== Segment start ==

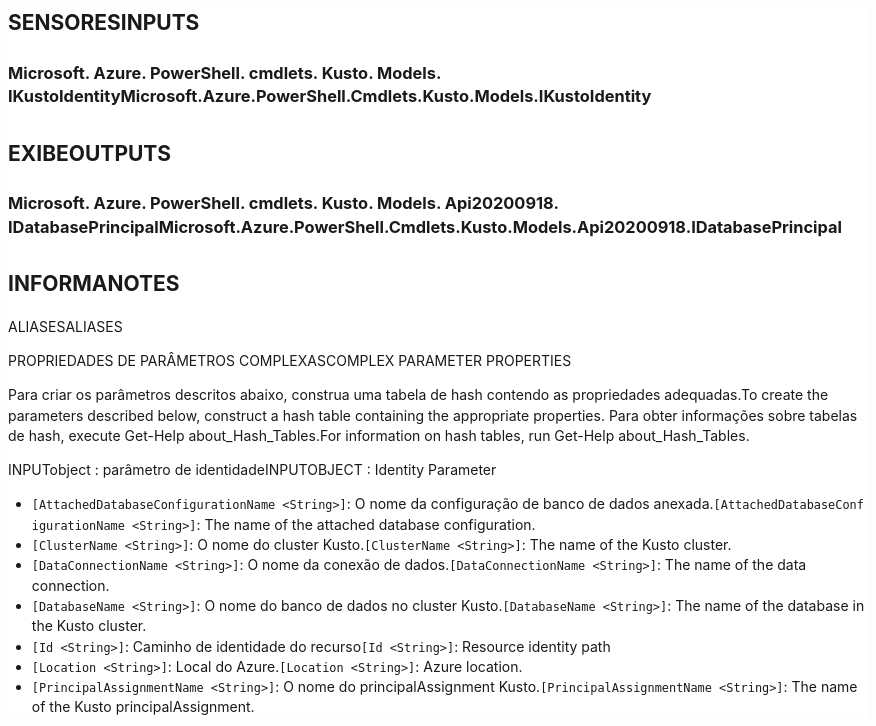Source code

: ## <span data-ttu-id="b1485-137">SENSORES</span><span class="sxs-lookup"><span data-stu-id="b1485-137">INPUTS</span></span>

### <span data-ttu-id="b1485-138">Microsoft. Azure. PowerShell. cmdlets. Kusto. Models. IKustoIdentity</span><span class="sxs-lookup"><span data-stu-id="b1485-138">Microsoft.Azure.PowerShell.Cmdlets.Kusto.Models.IKustoIdentity</span></span>

## <span data-ttu-id="b1485-139">EXIBE</span><span class="sxs-lookup"><span data-stu-id="b1485-139">OUTPUTS</span></span>

### <span data-ttu-id="b1485-140">Microsoft. Azure. PowerShell. cmdlets. Kusto. Models. Api20200918. IDatabasePrincipal</span><span class="sxs-lookup"><span data-stu-id="b1485-140">Microsoft.Azure.PowerShell.Cmdlets.Kusto.Models.Api20200918.IDatabasePrincipal</span></span>

## <span data-ttu-id="b1485-141">INFORMA</span><span class="sxs-lookup"><span data-stu-id="b1485-141">NOTES</span></span>

<span data-ttu-id="b1485-142">ALIASES</span><span class="sxs-lookup"><span data-stu-id="b1485-142">ALIASES</span></span>

<span data-ttu-id="b1485-143">PROPRIEDADES DE PARÂMETROS COMPLEXAS</span><span class="sxs-lookup"><span data-stu-id="b1485-143">COMPLEX PARAMETER PROPERTIES</span></span>

<span data-ttu-id="b1485-144">Para criar os parâmetros descritos abaixo, construa uma tabela de hash contendo as propriedades adequadas.</span><span class="sxs-lookup"><span data-stu-id="b1485-144">To create the parameters described below, construct a hash table containing the appropriate properties.</span></span> <span data-ttu-id="b1485-145">Para obter informações sobre tabelas de hash, execute Get-Help about_Hash_Tables.</span><span class="sxs-lookup"><span data-stu-id="b1485-145">For information on hash tables, run Get-Help about_Hash_Tables.</span></span>


<span data-ttu-id="b1485-146">INPUTobject <IKustoIdentity> : parâmetro de identidade</span><span class="sxs-lookup"><span data-stu-id="b1485-146">INPUTOBJECT <IKustoIdentity>: Identity Parameter</span></span>
  - <span data-ttu-id="b1485-147">`[AttachedDatabaseConfigurationName <String>]`: O nome da configuração de banco de dados anexada.</span><span class="sxs-lookup"><span data-stu-id="b1485-147">`[AttachedDatabaseConfigurationName <String>]`: The name of the attached database configuration.</span></span>
  - <span data-ttu-id="b1485-148">`[ClusterName <String>]`: O nome do cluster Kusto.</span><span class="sxs-lookup"><span data-stu-id="b1485-148">`[ClusterName <String>]`: The name of the Kusto cluster.</span></span>
  - <span data-ttu-id="b1485-149">`[DataConnectionName <String>]`: O nome da conexão de dados.</span><span class="sxs-lookup"><span data-stu-id="b1485-149">`[DataConnectionName <String>]`: The name of the data connection.</span></span>
  - <span data-ttu-id="b1485-150">`[DatabaseName <String>]`: O nome do banco de dados no cluster Kusto.</span><span class="sxs-lookup"><span data-stu-id="b1485-150">`[DatabaseName <String>]`: The name of the database in the Kusto cluster.</span></span>
  - <span data-ttu-id="b1485-151">`[Id <String>]`: Caminho de identidade do recurso</span><span class="sxs-lookup"><span data-stu-id="b1485-151">`[Id <String>]`: Resource identity path</span></span>
  - <span data-ttu-id="b1485-152">`[Location <String>]`: Local do Azure.</span><span class="sxs-lookup"><span data-stu-id="b1485-152">`[Location <String>]`: Azure location.</span></span>
  - <span data-ttu-id="b1485-153">`[PrincipalAssignmentName <String>]`: O nome do principalAssignment Kusto.</span><span class="sxs-lookup"><span data-stu-id="b1485-153">`[PrincipalAssignmentName <String>]`: The name of the Kusto principalAssignment.</span></span>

== Segment end ==

* TASK GOAL: Everything in the entries above must be output again exactly, except the pictures.

* YOUR RESPONSE:
Source code

: ## <span data-ttu-id="b1485-137">SENSORES</span><span class="sxs-lookup"><span data-stu-id="b1485-137">INPUTS</span></span>

### <span data-ttu-id="b1485-138">Microsoft. Azure. PowerShell. cmdlets. Kusto. Models. IKustoIdentity</span><span class="sxs-lookup"><span data-stu-id="b1485-138">Microsoft.Azure.PowerShell.Cmdlets.Kusto.Models.IKustoIdentity</span></span>

## <span data-ttu-id="b1485-139">EXIBE</span><span class="sxs-lookup"><span data-stu-id="b1485-139">OUTPUTS</span></span>

### <span data-ttu-id="b1485-140">Microsoft. Azure. PowerShell. cmdlets. Kusto. Models. Api20200918. IDatabasePrincipal</span><span class="sxs-lookup"><span data-stu-id="b1485-140">Microsoft.Azure.PowerShell.Cmdlets.Kusto.Models.Api20200918.IDatabasePrincipal</span></span>

## <span data-ttu-id="b1485-141">INFORMA</span><span class="sxs-lookup"><span data-stu-id="b1485-141">NOTES</span></span>

<span data-ttu-id="b1485-142">ALIASES</span><span class="sxs-lookup"><span data-stu-id="b1485-142">ALIASES</span></span>

<span data-ttu-id="b1485-143">PROPRIEDADES DE PARÂMETROS COMPLEXAS</span><span class="sxs-lookup"><span data-stu-id="b1485-143">COMPLEX PARAMETER PROPERTIES</span></span>

<span data-ttu-id="b1485-144">Para criar os parâmetros descritos abaixo, construa uma tabela de hash contendo as propriedades adequadas.</span><span class="sxs-lookup"><span data-stu-id="b1485-144">To create the parameters described below, construct a hash table containing the appropriate properties.</span></span> <span data-ttu-id="b1485-145">Para obter informações sobre tabelas de hash, execute Get-Help about_Hash_Tables.</span><span class="sxs-lookup"><span data-stu-id="b1485-145">For information on hash tables, run Get-Help about_Hash_Tables.</span></span>


<span data-ttu-id="b1485-146">INPUTobject <IKustoIdentity> : parâmetro de identidade</span><span class="sxs-lookup"><span data-stu-id="b1485-146">INPUTOBJECT <IKustoIdentity>: Identity Parameter</span></span>
  - <span data-ttu-id="b1485-147">`[AttachedDatabaseConfigurationName <String>]`: O nome da configuração de banco de dados anexada.</span><span class="sxs-lookup"><span data-stu-id="b1485-147">`[AttachedDatabaseConfigurationName <String>]`: The name of the attached database configuration.</span></span>
  - <span data-ttu-id="b1485-148">`[ClusterName <String>]`: O nome do cluster Kusto.</span><span class="sxs-lookup"><span data-stu-id="b1485-148">`[ClusterName <String>]`: The name of the Kusto cluster.</span></span>
  - <span data-ttu-id="b1485-149">`[DataConnectionName <String>]`: O nome da conexão de dados.</span><span class="sxs-lookup"><span data-stu-id="b1485-149">`[DataConnectionName <String>]`: The name of the data connection.</span></span>
  - <span data-ttu-id="b1485-150">`[DatabaseName <String>]`: O nome do banco de dados no cluster Kusto.</span><span class="sxs-lookup"><span data-stu-id="b1485-150">`[DatabaseName <String>]`: The name of the database in the Kusto cluster.</span></span>
  - <span data-ttu-id="b1485-151">`[Id <String>]`: Caminho de identidade do recurso</span><span class="sxs-lookup"><span data-stu-id="b1485-151">`[Id <String>]`: Resource identity path</span></span>
  - <span data-ttu-id="b1485-152">`[Location <String>]`: Local do Azure.</span><span class="sxs-lookup"><span data-stu-id="b1485-152">`[Location <String>]`: Azure location.</span></span>
  - <span data-ttu-id="b1485-153">`[PrincipalAssignmentName <String>]`: O nome do principalAssignment Kusto.</span><span class="sxs-lookup"><span data-stu-id="b1485-153">`[PrincipalAssignmentName <String>]`: The name of the Kusto principalAssignment.</span></span>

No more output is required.